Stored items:
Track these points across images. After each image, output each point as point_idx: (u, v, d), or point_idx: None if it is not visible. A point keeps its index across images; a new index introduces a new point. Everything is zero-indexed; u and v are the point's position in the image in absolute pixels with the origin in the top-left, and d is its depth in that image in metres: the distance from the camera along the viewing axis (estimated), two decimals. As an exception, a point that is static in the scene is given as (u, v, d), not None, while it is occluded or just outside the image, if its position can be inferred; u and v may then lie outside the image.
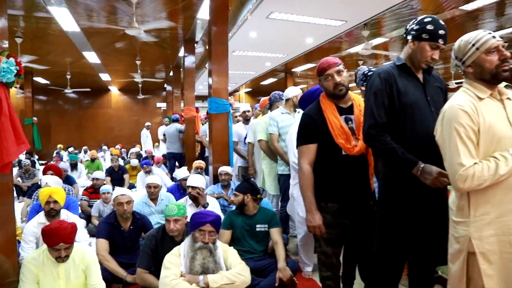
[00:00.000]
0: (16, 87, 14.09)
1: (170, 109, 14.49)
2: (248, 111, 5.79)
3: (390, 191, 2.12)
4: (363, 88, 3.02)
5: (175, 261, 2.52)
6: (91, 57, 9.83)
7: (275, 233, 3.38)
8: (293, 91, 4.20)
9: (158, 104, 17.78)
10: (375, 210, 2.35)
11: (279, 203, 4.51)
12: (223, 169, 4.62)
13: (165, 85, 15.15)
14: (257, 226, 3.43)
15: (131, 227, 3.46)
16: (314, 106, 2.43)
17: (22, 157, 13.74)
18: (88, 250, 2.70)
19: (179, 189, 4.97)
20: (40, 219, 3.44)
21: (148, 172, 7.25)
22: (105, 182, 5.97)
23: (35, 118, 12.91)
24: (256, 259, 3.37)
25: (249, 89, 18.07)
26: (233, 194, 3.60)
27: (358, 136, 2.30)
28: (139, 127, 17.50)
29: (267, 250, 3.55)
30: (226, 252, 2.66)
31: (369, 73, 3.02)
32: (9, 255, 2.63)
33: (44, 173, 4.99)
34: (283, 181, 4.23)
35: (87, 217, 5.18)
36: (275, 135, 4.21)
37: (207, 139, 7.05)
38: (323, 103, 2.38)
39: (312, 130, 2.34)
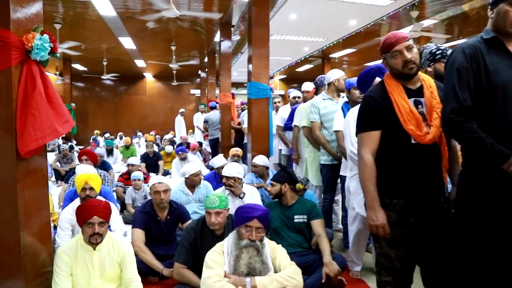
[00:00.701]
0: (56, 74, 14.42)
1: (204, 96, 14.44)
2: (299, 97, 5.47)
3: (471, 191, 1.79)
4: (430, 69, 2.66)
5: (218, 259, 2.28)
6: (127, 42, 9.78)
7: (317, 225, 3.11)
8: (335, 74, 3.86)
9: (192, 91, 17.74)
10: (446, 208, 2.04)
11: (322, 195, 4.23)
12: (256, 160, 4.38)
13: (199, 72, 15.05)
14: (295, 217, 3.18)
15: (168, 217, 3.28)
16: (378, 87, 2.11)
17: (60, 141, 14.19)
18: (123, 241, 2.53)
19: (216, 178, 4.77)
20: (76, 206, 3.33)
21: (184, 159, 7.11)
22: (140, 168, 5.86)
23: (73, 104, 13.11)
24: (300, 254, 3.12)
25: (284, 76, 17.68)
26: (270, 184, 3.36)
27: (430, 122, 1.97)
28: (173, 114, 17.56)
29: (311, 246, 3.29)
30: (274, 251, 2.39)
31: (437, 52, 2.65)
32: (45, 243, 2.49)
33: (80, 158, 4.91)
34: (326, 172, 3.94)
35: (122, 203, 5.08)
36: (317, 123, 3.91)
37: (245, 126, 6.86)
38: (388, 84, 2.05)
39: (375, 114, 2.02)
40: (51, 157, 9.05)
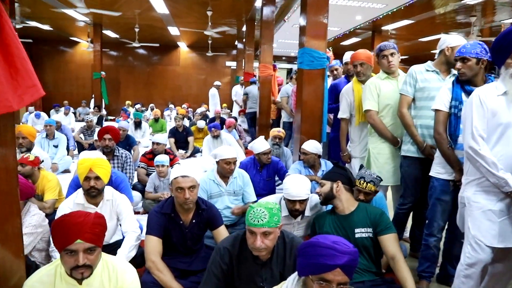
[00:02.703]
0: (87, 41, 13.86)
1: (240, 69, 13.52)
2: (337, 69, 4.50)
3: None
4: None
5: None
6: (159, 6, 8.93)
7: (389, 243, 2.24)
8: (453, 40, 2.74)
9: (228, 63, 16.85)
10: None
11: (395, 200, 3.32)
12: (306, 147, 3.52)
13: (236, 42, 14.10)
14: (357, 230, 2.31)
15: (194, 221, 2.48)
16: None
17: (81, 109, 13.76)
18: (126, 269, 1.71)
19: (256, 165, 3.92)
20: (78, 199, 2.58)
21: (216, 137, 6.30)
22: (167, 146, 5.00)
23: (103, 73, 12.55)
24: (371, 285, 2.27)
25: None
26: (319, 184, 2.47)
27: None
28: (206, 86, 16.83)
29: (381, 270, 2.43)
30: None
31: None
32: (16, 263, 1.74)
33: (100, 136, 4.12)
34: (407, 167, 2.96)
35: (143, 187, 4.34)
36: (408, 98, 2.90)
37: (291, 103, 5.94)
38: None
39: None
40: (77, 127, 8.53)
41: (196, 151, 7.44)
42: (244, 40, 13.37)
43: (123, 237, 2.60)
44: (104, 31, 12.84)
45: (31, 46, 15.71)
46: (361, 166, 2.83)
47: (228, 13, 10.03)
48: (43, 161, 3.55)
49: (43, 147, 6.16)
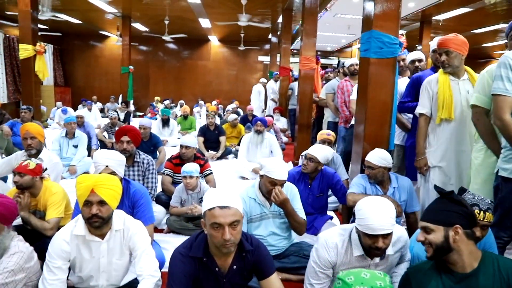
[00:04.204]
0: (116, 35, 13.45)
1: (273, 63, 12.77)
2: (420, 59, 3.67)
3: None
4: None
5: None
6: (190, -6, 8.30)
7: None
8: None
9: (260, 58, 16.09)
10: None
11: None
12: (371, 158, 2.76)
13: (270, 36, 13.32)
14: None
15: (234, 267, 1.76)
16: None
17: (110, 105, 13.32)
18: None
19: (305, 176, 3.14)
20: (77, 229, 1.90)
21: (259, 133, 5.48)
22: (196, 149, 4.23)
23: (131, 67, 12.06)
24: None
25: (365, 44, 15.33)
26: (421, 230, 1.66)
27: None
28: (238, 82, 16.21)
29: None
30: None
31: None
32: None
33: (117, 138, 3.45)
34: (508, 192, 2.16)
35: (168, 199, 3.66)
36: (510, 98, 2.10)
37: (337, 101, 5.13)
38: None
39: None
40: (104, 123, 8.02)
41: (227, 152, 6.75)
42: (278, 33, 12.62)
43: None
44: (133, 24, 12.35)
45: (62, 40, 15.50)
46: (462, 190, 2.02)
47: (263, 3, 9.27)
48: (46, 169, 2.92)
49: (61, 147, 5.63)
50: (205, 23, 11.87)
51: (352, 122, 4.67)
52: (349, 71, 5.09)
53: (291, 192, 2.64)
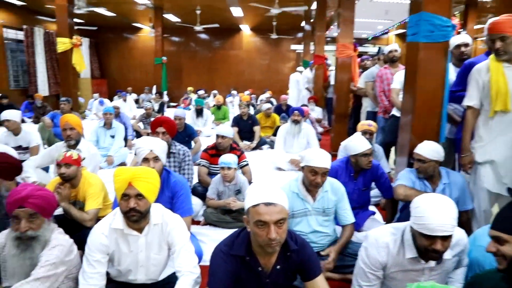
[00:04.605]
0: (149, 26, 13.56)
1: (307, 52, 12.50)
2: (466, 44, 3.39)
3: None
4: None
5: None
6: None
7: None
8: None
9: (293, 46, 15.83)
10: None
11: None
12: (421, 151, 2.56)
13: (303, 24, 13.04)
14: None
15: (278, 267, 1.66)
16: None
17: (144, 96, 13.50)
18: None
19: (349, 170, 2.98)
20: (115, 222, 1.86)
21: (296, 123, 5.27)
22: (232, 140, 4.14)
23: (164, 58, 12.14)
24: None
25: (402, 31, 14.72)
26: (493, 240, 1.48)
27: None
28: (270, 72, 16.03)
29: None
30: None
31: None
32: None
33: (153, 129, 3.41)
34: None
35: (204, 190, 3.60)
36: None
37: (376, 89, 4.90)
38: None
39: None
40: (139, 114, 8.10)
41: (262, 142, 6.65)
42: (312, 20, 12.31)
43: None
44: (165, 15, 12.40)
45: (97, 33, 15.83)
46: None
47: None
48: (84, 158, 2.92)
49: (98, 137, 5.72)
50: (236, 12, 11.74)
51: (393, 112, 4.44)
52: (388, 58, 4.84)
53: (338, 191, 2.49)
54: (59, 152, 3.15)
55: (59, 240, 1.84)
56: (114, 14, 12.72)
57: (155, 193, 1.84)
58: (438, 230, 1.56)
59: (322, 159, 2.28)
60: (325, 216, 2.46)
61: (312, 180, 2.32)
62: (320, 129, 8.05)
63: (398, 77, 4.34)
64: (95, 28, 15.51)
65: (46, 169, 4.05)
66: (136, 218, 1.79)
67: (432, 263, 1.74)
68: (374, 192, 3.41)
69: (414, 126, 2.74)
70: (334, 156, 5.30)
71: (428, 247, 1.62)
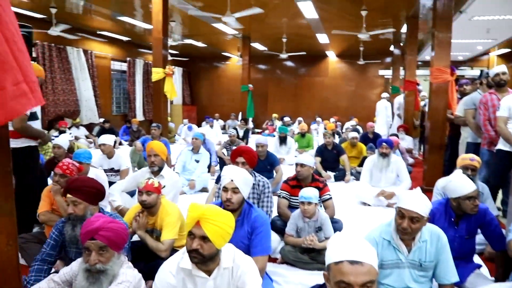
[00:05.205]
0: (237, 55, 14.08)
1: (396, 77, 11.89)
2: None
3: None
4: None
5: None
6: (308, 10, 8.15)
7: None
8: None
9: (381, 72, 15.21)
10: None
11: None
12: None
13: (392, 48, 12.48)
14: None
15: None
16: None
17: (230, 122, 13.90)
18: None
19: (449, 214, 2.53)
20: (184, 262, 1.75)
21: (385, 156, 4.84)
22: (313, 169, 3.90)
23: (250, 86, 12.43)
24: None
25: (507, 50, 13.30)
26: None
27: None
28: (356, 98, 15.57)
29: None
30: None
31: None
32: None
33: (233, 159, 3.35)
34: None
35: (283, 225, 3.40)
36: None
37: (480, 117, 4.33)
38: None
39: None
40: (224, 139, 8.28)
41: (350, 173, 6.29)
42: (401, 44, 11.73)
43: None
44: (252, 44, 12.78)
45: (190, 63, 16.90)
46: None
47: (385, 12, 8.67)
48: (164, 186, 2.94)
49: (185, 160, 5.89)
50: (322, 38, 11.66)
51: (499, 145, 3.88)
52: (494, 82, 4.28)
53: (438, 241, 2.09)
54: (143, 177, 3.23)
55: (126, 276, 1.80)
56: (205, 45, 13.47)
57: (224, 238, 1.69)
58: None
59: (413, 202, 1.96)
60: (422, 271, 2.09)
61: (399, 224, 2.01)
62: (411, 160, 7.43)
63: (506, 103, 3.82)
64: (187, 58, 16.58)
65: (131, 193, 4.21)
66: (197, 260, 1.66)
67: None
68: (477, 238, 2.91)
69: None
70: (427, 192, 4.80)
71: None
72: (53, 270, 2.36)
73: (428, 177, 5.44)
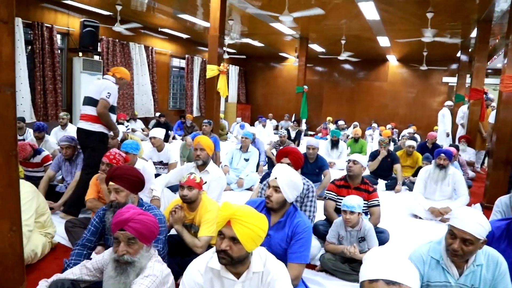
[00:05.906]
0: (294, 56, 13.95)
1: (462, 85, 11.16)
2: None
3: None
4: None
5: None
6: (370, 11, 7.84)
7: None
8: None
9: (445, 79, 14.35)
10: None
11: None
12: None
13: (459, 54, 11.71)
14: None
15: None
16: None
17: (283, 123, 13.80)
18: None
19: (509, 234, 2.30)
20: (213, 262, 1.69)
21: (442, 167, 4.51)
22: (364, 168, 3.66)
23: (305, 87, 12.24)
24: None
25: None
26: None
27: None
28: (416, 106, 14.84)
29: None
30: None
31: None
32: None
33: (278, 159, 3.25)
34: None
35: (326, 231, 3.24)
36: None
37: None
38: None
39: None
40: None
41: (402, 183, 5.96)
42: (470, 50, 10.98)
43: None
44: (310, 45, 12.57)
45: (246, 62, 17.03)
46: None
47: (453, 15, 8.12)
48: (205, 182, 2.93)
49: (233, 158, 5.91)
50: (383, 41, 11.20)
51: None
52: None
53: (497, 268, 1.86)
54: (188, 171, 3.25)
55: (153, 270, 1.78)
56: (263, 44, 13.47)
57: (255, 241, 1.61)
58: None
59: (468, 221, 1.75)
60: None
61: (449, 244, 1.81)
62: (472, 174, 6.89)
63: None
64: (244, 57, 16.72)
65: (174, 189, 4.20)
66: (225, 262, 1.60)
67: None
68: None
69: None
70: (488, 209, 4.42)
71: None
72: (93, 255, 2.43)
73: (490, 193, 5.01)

### [EXERCISE INSTRUCTIONS]
Provide the lines again, unchanged, from where the data above begins through the line containing "39: (312, 130, 2.34)", both ends included, omitting pictures and adding nothing.

### [RESULT]
Track these points across images. After each image, output each point as point_idx: (u, v, d), or point_idx: None if it is not visible. A point keeps its index across images; a new index introduces a new point. Everything is zero-indexed; u and v are the point's position in the image in absolute pixels with the origin in the top-left, and d is its depth in that image in metres: the distance from the camera along the viewing axis (estimated), two decimals. As an exception, a point that is static in the scene is given as (u, v, d), not None, while it is occluded or just outside the image, if its position can be inferred; u and v may then lie outside the image.
[00:00.000]
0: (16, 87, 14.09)
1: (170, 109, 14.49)
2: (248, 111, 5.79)
3: (390, 191, 2.12)
4: (363, 88, 3.02)
5: (175, 261, 2.52)
6: (91, 57, 9.83)
7: (275, 233, 3.38)
8: (293, 91, 4.20)
9: (158, 104, 17.78)
10: (375, 210, 2.35)
11: (279, 203, 4.51)
12: (223, 169, 4.62)
13: (165, 85, 15.15)
14: (257, 226, 3.43)
15: (131, 227, 3.46)
16: (314, 106, 2.43)
17: (22, 157, 13.74)
18: (88, 250, 2.70)
19: (179, 189, 4.97)
20: (40, 219, 3.44)
21: (148, 172, 7.25)
22: (105, 182, 5.97)
23: (35, 118, 12.91)
24: (256, 259, 3.37)
25: (249, 89, 18.07)
26: (233, 194, 3.60)
27: (358, 136, 2.30)
28: (139, 127, 17.50)
29: (267, 250, 3.55)
30: (226, 252, 2.66)
31: (369, 73, 3.02)
32: (9, 255, 2.63)
33: (44, 173, 4.99)
34: (283, 181, 4.23)
35: (87, 217, 5.18)
36: (275, 135, 4.21)
37: (207, 139, 7.05)
38: (323, 103, 2.38)
39: (312, 130, 2.34)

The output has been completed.